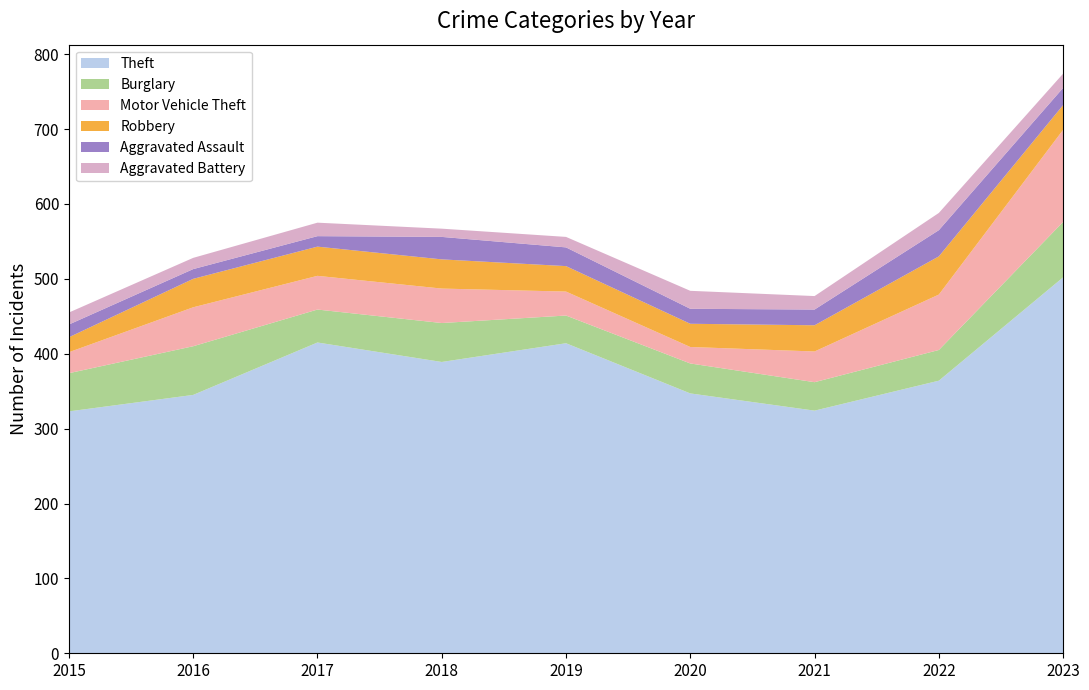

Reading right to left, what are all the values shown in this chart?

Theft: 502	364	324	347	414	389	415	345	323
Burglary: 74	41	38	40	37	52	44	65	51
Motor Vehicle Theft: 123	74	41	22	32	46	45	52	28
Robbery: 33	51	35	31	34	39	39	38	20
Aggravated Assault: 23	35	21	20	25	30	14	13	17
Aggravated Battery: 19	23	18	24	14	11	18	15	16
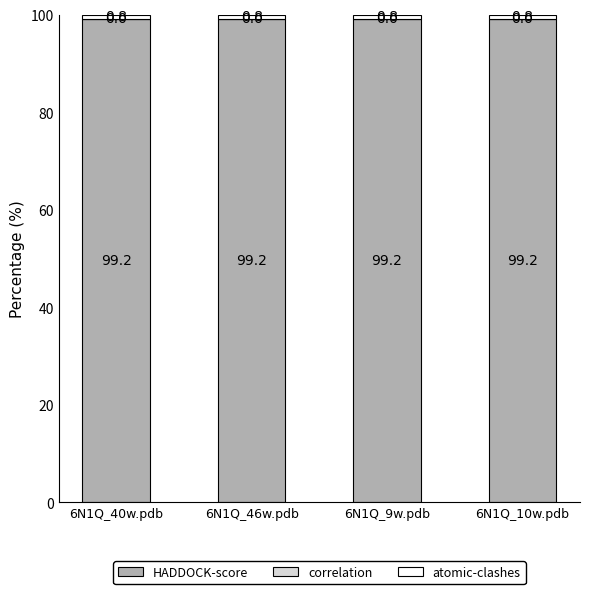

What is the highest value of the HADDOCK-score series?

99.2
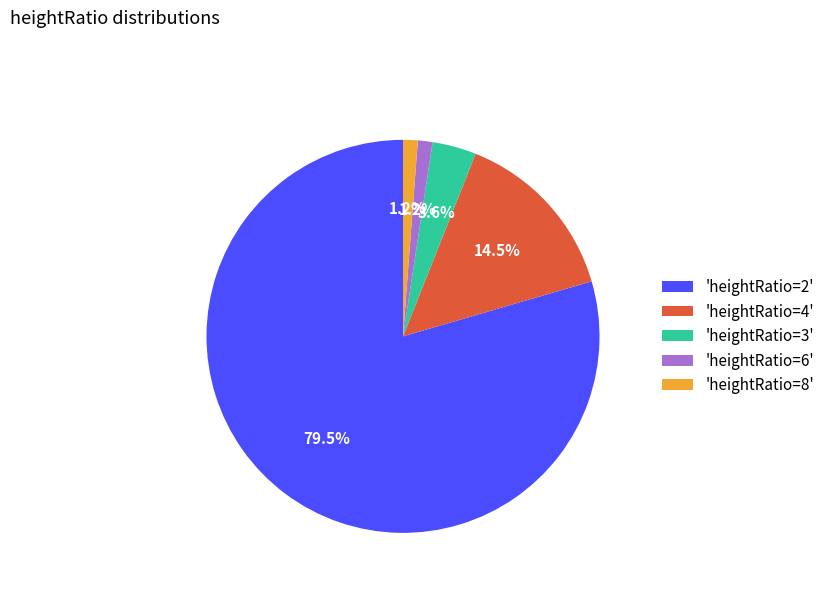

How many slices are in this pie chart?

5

◇ ◇ ◇ ◇ ◇ ◇ ◇

Required action: Can you copy every one of the lines above verbatim, leaving out the pictures?

Answer to this task:
Reading right to left, what are all the values shown in this chart?

Theft: 502	364	324	347	414	389	415	345	323
Burglary: 74	41	38	40	37	52	44	65	51
Motor Vehicle Theft: 123	74	41	22	32	46	45	52	28
Robbery: 33	51	35	31	34	39	39	38	20
Aggravated Assault: 23	35	21	20	25	30	14	13	17
Aggravated Battery: 19	23	18	24	14	11	18	15	16

What is the highest value of the HADDOCK-score series?

99.2

How many slices are in this pie chart?

5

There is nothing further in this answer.